▶ [Work task]
Only the opening lines of the listing, through the one with "left eye: (577, 343)", are to be retyped, each exactly as it stands.

------ Entries shown ------

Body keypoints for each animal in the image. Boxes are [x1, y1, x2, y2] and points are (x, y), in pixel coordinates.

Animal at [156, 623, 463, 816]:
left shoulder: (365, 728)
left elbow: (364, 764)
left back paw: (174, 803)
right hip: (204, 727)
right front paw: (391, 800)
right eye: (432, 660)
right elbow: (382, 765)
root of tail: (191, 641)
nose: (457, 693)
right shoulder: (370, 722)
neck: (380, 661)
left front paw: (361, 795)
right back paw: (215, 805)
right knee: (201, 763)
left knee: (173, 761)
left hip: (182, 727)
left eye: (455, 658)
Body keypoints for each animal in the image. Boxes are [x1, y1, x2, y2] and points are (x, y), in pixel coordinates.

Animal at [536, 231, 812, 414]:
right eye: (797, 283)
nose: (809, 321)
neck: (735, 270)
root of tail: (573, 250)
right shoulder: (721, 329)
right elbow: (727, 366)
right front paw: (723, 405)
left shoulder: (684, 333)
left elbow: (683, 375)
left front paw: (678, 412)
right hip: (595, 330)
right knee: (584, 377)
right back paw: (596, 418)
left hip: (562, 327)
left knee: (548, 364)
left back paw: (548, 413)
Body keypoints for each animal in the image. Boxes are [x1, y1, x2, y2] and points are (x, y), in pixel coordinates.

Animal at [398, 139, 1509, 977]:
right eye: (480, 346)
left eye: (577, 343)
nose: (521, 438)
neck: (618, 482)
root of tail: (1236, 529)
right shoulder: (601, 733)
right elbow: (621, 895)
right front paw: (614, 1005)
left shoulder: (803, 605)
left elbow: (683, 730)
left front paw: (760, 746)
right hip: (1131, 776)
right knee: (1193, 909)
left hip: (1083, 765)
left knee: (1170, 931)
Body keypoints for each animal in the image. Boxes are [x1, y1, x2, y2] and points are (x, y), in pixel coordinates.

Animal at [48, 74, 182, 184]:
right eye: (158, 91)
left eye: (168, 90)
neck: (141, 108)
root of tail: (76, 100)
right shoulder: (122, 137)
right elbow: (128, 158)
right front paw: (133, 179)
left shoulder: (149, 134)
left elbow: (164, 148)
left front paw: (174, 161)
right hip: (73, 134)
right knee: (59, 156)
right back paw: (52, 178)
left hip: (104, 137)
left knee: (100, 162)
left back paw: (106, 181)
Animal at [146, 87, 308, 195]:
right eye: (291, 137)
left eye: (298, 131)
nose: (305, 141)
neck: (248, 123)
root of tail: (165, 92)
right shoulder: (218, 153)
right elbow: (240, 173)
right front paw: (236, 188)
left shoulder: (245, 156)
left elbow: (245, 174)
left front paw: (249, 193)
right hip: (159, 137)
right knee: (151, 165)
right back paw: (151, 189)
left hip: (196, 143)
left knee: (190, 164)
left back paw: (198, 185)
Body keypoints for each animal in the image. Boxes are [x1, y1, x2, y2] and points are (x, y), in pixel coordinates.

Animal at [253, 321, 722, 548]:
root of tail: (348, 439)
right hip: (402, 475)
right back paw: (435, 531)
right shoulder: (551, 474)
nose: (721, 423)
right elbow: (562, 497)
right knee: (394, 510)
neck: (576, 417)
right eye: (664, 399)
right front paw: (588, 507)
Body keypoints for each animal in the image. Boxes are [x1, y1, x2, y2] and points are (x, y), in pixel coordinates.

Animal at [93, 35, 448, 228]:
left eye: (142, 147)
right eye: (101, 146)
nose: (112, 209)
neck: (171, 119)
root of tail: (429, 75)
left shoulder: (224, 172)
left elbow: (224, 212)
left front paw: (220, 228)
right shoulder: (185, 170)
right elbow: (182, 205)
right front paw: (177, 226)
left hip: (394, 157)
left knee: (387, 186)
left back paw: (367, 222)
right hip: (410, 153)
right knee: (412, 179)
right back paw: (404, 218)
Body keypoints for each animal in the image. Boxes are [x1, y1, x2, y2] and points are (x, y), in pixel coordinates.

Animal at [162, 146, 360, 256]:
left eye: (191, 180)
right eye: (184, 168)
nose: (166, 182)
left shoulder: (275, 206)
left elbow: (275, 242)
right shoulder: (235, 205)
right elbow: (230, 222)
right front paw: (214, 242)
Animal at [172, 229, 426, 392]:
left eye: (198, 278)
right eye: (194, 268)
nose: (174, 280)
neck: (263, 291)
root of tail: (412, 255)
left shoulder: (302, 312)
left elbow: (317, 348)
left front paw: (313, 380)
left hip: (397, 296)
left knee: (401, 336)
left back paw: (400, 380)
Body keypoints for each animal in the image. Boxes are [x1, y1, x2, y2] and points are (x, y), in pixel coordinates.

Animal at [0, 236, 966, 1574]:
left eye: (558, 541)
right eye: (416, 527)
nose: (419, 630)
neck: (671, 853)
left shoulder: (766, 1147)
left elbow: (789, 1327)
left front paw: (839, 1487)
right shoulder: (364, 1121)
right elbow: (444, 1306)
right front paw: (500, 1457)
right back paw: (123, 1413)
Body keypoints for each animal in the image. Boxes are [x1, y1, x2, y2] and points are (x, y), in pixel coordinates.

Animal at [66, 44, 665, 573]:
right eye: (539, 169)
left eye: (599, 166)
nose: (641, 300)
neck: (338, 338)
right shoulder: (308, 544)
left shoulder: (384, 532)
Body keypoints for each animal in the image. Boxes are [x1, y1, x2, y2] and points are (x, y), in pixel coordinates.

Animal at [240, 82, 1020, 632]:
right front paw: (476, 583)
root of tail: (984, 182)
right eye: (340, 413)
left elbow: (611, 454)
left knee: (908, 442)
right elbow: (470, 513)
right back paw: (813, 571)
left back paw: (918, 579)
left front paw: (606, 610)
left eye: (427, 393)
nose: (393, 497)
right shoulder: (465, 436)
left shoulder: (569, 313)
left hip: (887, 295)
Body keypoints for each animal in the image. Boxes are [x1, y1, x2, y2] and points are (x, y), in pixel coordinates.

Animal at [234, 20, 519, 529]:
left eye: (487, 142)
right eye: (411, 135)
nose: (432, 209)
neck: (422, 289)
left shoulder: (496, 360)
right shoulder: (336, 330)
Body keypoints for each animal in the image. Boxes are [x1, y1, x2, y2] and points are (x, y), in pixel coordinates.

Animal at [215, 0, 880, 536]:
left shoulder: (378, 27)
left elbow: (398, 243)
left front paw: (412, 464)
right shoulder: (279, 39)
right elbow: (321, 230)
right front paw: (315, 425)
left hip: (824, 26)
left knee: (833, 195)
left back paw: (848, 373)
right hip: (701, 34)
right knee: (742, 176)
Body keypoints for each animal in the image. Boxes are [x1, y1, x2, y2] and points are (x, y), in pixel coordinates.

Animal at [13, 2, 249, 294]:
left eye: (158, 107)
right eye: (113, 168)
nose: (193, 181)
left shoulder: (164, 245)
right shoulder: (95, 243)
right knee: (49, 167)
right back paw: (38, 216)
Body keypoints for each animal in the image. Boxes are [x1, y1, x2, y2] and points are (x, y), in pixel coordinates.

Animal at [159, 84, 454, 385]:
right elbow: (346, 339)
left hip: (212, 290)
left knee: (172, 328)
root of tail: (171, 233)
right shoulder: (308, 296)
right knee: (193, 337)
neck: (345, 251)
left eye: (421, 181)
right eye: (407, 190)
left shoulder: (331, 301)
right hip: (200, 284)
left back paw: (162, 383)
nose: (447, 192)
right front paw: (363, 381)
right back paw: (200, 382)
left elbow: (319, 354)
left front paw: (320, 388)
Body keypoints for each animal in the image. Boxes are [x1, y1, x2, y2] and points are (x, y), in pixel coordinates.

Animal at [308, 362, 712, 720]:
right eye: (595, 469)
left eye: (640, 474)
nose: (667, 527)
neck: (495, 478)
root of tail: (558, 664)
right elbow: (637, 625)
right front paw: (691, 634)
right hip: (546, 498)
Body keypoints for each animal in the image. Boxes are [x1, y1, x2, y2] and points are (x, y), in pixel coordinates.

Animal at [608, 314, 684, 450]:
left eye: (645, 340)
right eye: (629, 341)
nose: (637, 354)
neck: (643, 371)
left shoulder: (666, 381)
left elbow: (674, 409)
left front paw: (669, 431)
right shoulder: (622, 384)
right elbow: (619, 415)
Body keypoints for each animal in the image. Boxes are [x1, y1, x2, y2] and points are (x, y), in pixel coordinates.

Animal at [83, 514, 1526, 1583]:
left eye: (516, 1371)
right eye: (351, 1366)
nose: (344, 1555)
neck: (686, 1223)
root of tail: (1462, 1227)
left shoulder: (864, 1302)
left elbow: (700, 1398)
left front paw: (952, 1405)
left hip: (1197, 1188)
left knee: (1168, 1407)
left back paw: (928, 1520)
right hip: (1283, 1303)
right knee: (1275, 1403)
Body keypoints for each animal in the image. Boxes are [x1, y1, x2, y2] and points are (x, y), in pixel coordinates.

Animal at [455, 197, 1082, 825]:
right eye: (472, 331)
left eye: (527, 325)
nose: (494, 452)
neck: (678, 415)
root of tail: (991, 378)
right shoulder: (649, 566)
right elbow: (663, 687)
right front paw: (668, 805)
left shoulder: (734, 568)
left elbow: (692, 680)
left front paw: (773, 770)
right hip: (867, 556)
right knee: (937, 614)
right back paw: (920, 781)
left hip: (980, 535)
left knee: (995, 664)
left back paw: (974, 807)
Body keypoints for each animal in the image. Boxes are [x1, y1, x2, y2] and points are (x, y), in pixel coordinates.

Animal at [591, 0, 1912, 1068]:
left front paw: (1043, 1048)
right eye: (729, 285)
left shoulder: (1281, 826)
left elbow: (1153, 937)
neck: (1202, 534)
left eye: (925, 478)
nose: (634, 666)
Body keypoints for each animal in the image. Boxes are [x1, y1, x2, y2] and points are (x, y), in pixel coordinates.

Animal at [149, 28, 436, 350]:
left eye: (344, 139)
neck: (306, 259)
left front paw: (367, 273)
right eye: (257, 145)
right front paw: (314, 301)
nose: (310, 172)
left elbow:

------

▶ [Solution to the exercise]
Body keypoints for each animal in the image. Boxes are [x1, y1, x2, y2] and points are (x, y), in pixel coordinates.

Animal at [156, 623, 463, 816]:
left shoulder: (365, 728)
left elbow: (364, 764)
left back paw: (174, 803)
right hip: (204, 727)
right front paw: (391, 800)
right eye: (432, 660)
right elbow: (382, 765)
root of tail: (191, 641)
nose: (457, 693)
right shoulder: (370, 722)
neck: (380, 661)
left front paw: (361, 795)
right back paw: (215, 805)
right knee: (201, 763)
left knee: (173, 761)
left hip: (182, 727)
left eye: (455, 658)
Body keypoints for each animal in the image. Boxes are [x1, y1, x2, y2] and points are (x, y), in pixel coordinates.

Animal at [536, 231, 812, 414]:
right eye: (797, 283)
nose: (809, 321)
neck: (735, 270)
root of tail: (573, 250)
right shoulder: (721, 329)
right elbow: (727, 366)
right front paw: (723, 405)
left shoulder: (684, 333)
left elbow: (683, 375)
left front paw: (678, 412)
right hip: (595, 330)
right knee: (584, 377)
right back paw: (596, 418)
left hip: (562, 327)
left knee: (548, 364)
left back paw: (548, 413)
Body keypoints for each animal in the image. Boxes are [x1, y1, x2, y2] and points are (x, y), in pixel coordinates.

Animal at [398, 139, 1509, 977]:
right eye: (480, 346)
left eye: (577, 343)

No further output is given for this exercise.